Video on PCR(crappy music included):

 

So what the device will do is just change the temperature of the sample(s) quickly and accurately.

So far, I have only made a basic prototype that just heats up and cools the sample.

PCR basic prototype
Fritzing Schematic of Circuit

[Note: I can’t upload the image of the device for some reason, so here’s a fritzing model. I will upload a new one as soon as I can.]

So, how does my circuit work? The whole device is controlled via an arduino. Analog data from the thermistor is read through pin A0, and converted to Fahrenheit(I should change it to Celsius) by using the Steinhart-hart equation.

Steinhart-hart
Source: Wikipedia:Steinhart-Hart equation

Then, based on the stage of the reaction its on, the arduino keeps the device at a stable temperature by switching the relay on and off. The relay is connected to a 24v cartridge heater on one side, and on the other side is a peltier element with a CPU cooler. The peltier device just pulls in heat from one side of the plate to another. I included the peltier device in the machine, since I want the heating/cooling to happen as fast as possible.

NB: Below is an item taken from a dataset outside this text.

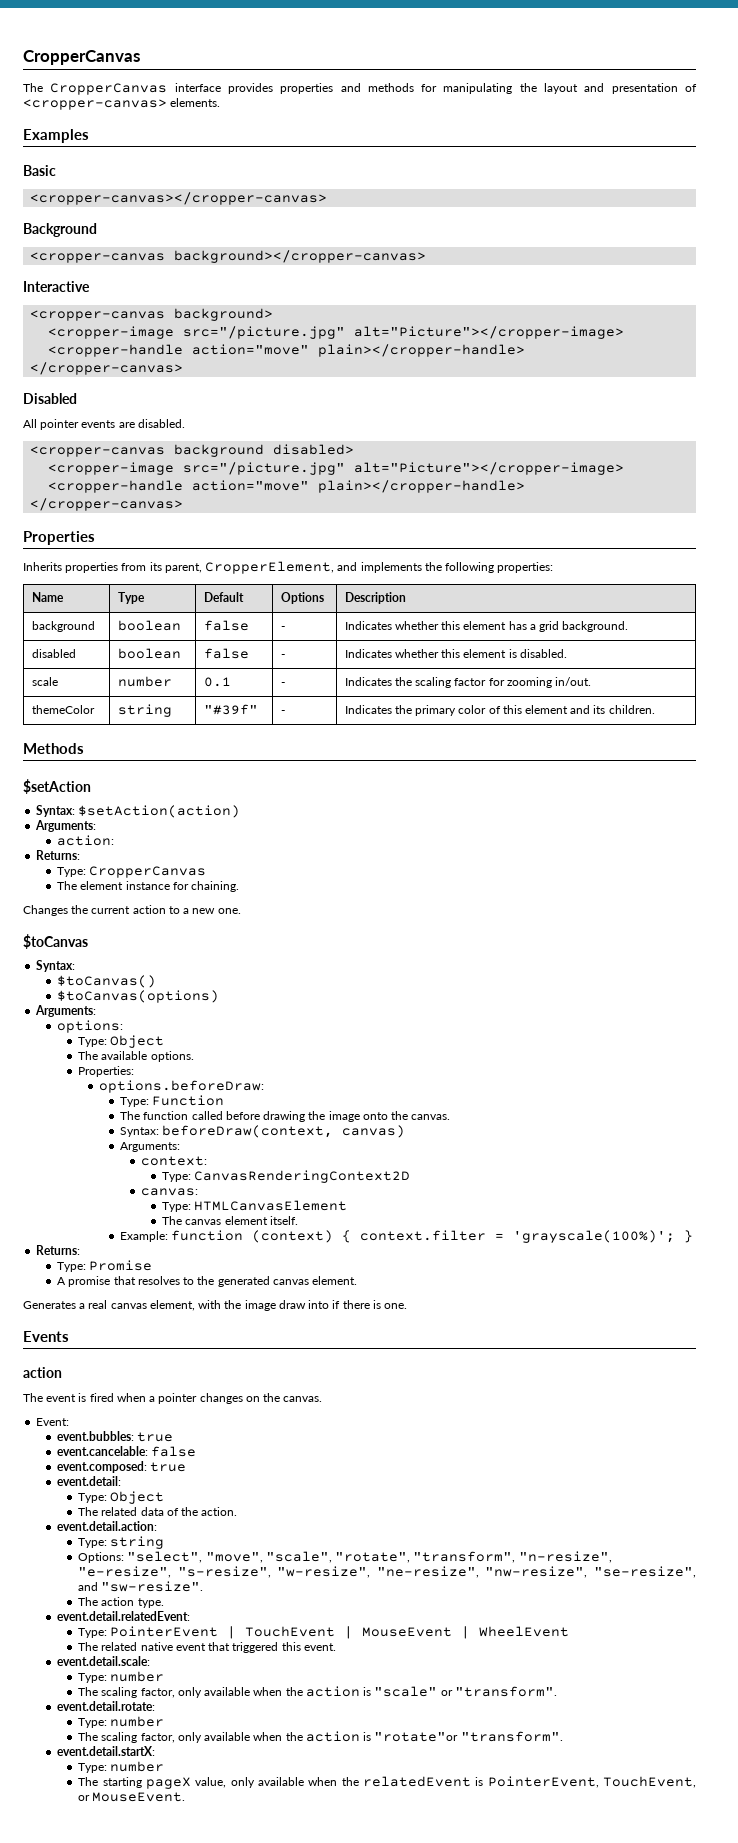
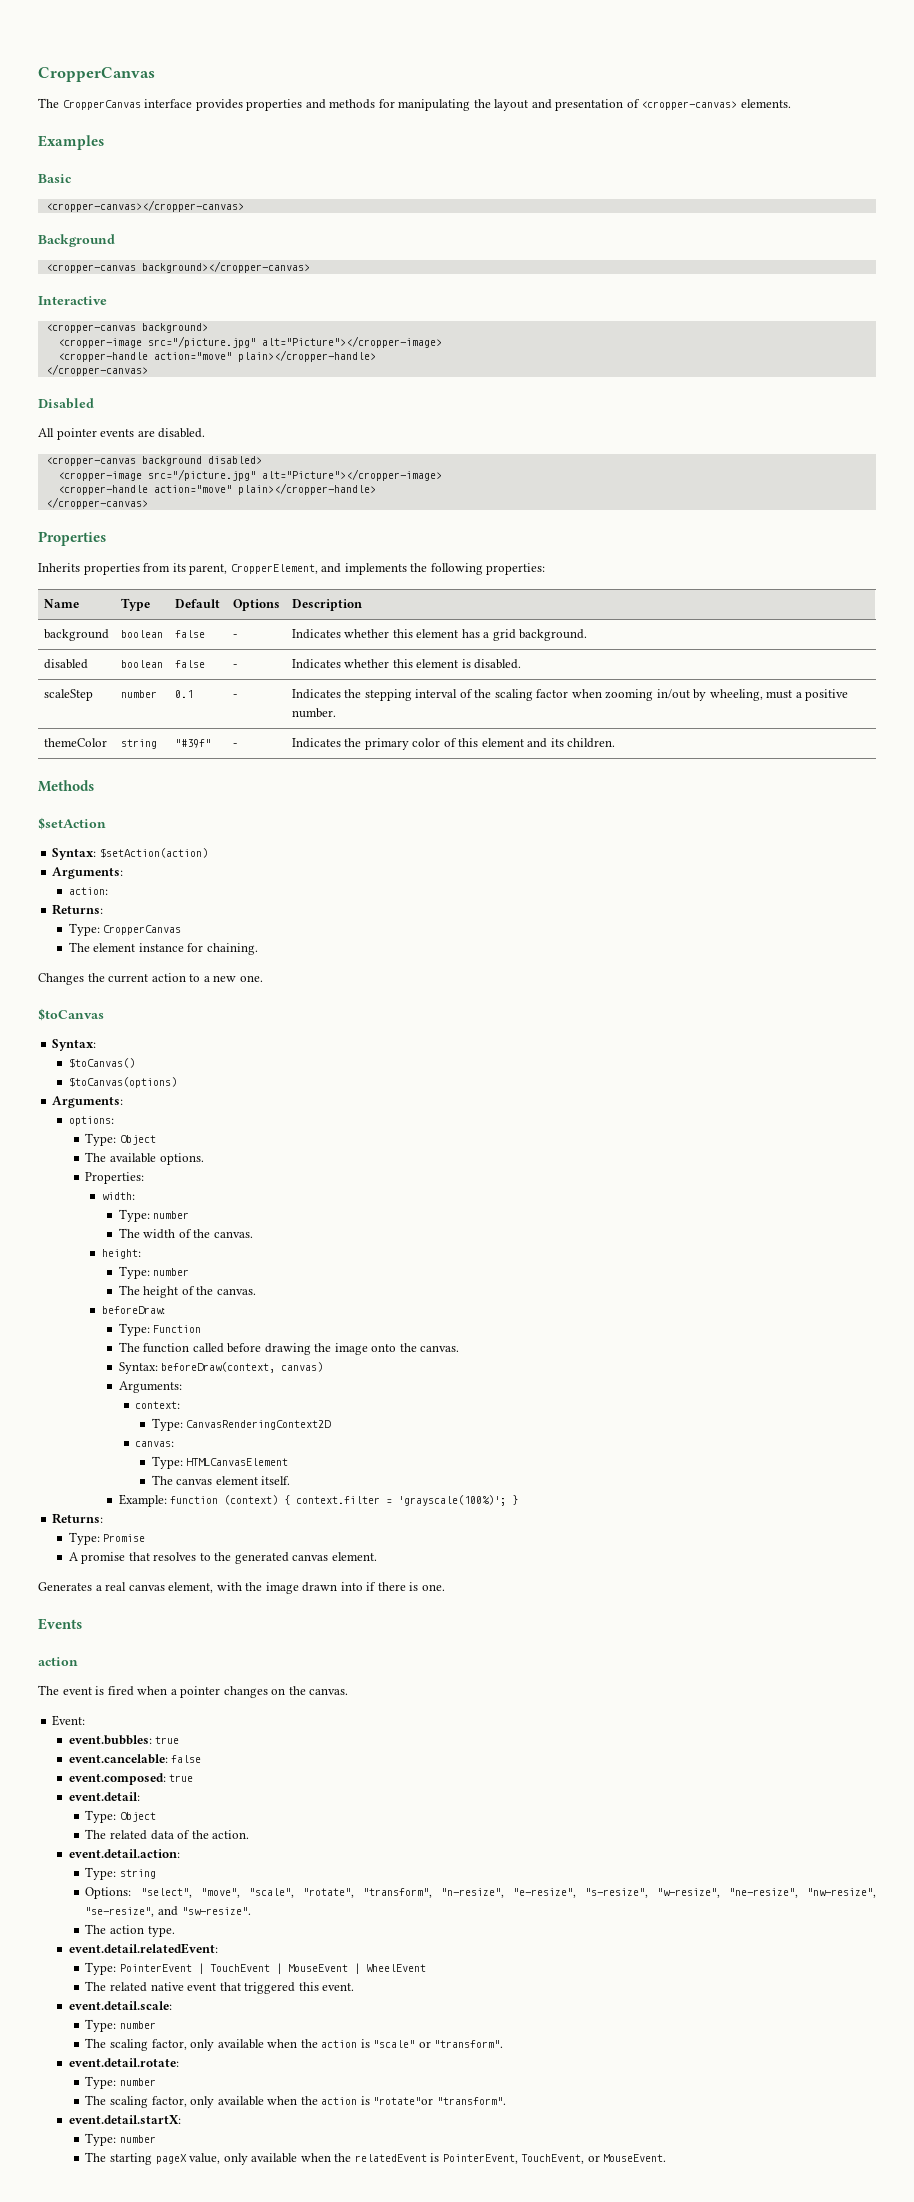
[31,677,58,686] scale -> [43,689,93,701] scaleStep
[415,677,591,688] scaling factor for zooming in/out. -> [364,689,849,701] [291,708,336,718] stepping interval of the scaling factor when zooming in/out by wheeling, must a positive number.
[99,1080,265,1093] options.beforeDraw: -> [102,1192,136,1200] [118,1209,190,1222] [118,1228,253,1239] [102,1249,142,1259] [118,1266,190,1279] [118,1285,256,1298] [102,1306,166,1314] width: // Type: number // The width of the canvas. // height: // Type: number // The height of the canvas. // beforeDraw:
[278,1300,306,1309] draw -> [302,1582,338,1592] drawn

So far, the list of materials is:

  • 1 Arduino
  • 100K thermistor
  • 100K resistor
  • 5V DPDT relay
  • NPN transistor
  • 12V power supply
  • peltier device
  • CPU cooler(fan and heatsink)
  • 24V cartridge heater

The costs add up to around $70. If I fab my own board with the ATmega328P and also buy the components and parts from wholesale, I might be able to reduce the device to around $30. That’s pretty cheap, I guess.

 

So the basic device is finished. Once my other supplies(primer, polymerase, buffer, nucleotides) arrive, I’ll be able to test out the process. I’ll check to see if the reaction worked by running the sample through a gel electrophoresis experiment. Until then, I will upload the current code. I am also planning on making the circuit smaller, maybe even develop my own board. Once my 3d printer arrives, I will also make an enclosure for the device, as the whole thing is a horrific mess of wires. Next thing on my list is also to connect the device to the Internet, and develop a simple app to control it wirelessly(via smartphone/computer).